For the blind, it is of course impossible to visually read the printed record.  Other equipment meets this requirement with audio playback of the paper record (AutoMARK) or tactile feedback (Vote-PAD).

NOTE:

This same deficiency is the reason that the Secretary of State unreasonably refused to certify the AutoMARK.  See attached January 10, 2006 denial of certification which says:


“Unfortunately at this time we are unable to certify the AutoMARK and AIMS ballot marking devices for use in the State of Colorado as to our knowledge, this type of device does not meet the requirement of Colorado Revised Statutes Title 1, Article 5 Section 704, specifically paragraph (1)(n)(I). “

 

4.      The eSlate may technically meet the requirements of RFP 3.9(4)(b) and RFP 3.16, it does not ensure that the voter has indeed verified the paper ballot.  One of the public observers, Mary Eberle suggested moving the “cast” function to the V-VPAT.
 

5.      The equipment does not appear to meet Colorado's AUDIT requirements, CRS 1-5-615(1)(p). 

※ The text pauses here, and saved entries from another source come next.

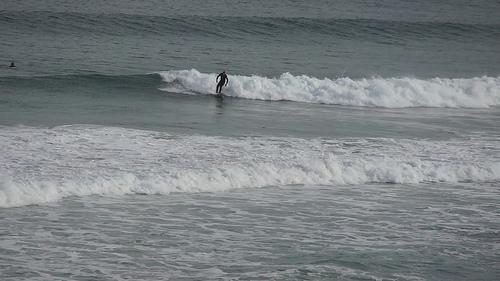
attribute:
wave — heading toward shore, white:
[34, 69, 490, 123]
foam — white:
[168, 68, 498, 111]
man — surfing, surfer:
[212, 66, 233, 93]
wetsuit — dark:
[215, 74, 230, 92]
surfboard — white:
[212, 87, 228, 98]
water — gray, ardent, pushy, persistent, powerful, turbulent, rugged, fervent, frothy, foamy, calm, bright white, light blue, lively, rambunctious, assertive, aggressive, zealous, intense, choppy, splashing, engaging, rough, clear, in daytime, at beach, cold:
[2, 3, 499, 280]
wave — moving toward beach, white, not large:
[2, 120, 499, 212]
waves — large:
[3, 10, 495, 121]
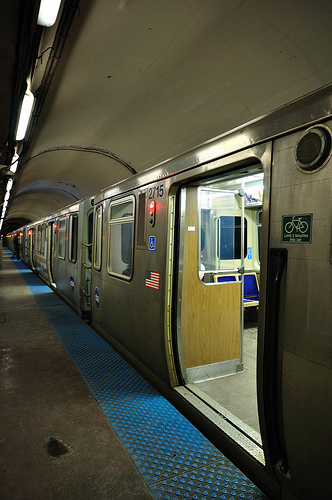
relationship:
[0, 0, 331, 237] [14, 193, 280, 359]
ceiling in subway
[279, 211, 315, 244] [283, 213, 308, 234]
sign showing bicycle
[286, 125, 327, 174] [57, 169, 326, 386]
speaker on side of train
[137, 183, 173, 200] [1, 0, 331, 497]
number 2715 on side of subway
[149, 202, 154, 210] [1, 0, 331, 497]
light on side of subway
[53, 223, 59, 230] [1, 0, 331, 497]
light on side of subway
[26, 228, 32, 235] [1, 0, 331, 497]
light on side of subway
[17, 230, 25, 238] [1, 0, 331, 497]
light on side of subway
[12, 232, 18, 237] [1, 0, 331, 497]
light on side of subway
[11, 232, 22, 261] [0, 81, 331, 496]
man getting on subway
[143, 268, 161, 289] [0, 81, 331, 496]
flag on subway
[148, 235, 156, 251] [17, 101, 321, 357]
sign on subway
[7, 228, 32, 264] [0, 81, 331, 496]
man entering subway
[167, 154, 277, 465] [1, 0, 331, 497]
entrance on subway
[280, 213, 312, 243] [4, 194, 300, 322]
sign on train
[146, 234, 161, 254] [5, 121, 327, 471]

According to one of the public observers, Neal McBurnett, "the Hart system doesn't produce a report that can be audited.  We've reported this many times over the last year for the BallotNow system, and they couldn't provide one for the eSlate system either yesterday.  They say the county must do a recount instead.  But state law specifically requires an audit."


 

General observations

 

1.      The committee did not make an effort to “evaluate” whether the proposal meets the requirements, particularly those listed in sections 3 and 4 of the RFP document.  HART controlled the presentation content.  The committee did not control the content.

a)     The presentation addressed almost none of the RFP requirements.

 

b)     The presentation addressed none of the January public comments.

 

c)     Most of what is required to produce a transparent, verifiable, secure and accurate election was not described or discussed at all during the demonstration.  We believe that there are major problems lurking in each of these areas.

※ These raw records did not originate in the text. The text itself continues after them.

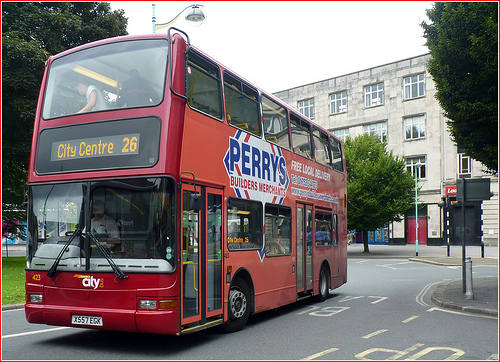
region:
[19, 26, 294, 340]
A double decker bus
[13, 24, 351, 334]
Bus is red and tall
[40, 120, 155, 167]
Sign showing bus destination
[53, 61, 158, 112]
people in bus standing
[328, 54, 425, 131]
Four story stone building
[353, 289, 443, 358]
Lines and words painted on street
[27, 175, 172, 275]
Windshield of bus is very clean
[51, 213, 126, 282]
Windshield wipes on front of bus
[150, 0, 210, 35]
Very fancy street light overhead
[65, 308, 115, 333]
Tag on front of bus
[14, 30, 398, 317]
a double decker bus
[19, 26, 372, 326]
the bus is red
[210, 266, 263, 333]
the wheel is black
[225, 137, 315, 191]
the letters are blue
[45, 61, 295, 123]
passengers on the bus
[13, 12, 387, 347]
the bus is on the street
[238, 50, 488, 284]
building behind the bus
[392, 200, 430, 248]
red door on the building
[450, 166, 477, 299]
pole on the corner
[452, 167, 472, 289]
the pole is black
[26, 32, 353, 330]
Red double decker bus on the street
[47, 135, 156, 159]
Bus number 26 going to city centre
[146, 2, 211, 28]
Street light on the pole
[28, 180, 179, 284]
Windshield and vipers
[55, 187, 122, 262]
Bus driver behind the steering wheel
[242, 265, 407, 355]
Bus lane marked on the road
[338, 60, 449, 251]
Three storied building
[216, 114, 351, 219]
Advertisement on the side of the bus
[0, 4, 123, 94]
Tall trees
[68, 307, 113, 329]
License plate in the front of the bus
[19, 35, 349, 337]
red double deck bus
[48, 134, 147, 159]
marquis sign on front of bus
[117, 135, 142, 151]
yellow number 26 on marquis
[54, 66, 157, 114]
passengers visible through bus window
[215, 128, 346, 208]
advertisement for Perrys on side of bus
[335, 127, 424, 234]
green leaves on trees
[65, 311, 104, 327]
white license plate with black letters and numbers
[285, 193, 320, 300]
side door to bus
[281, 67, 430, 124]
windows on tan building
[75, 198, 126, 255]
bus driver sitting in seat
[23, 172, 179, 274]
Lower front windshield on a double decker bus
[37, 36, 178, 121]
Upper front windshield of a double decker bus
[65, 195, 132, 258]
Bus driver inside a bus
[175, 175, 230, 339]
Front doors on a bus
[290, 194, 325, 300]
Back set of doors on a bus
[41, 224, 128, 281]
Windshield wipers on a bus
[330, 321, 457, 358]
White writing painted on the road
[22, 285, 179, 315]
Headlights on a bus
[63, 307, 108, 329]
Tag on the front of a bus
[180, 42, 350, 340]
Side of a double decker bus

2.      No disabled people were present, and no disabled person operated any of the equipment during the demonstration. It is our understanding that the equipment lease is being justified on a perceived requirement to meet the needs of the disabled.  How can the committee know if this requirement is being met without the evaluation by Boulder County disabled voters?  

 

3.      The committee is not structured to represent the public’s interests.  Major stakeholders have been excluded from the committee and the public has been forbidden to even read the proposal.  They must depend on committee members to represent the interests of the people.  CAMBER provided committee members with a March 13th list of questions and 36 specific demonstration requirements.  The committee made no attempt to get answers to our questions. 

 

4.      Committee members could not actually see what the HART demonstration person was actually doing during the “formal demonstration”.  The objective of this demonstration is unclear.

 


 

CAMBER is a dedicated group of volunteers who are working to ensure that
every voter gets to vote once, every vote is counted once, and that every ballot is secure and anonymous.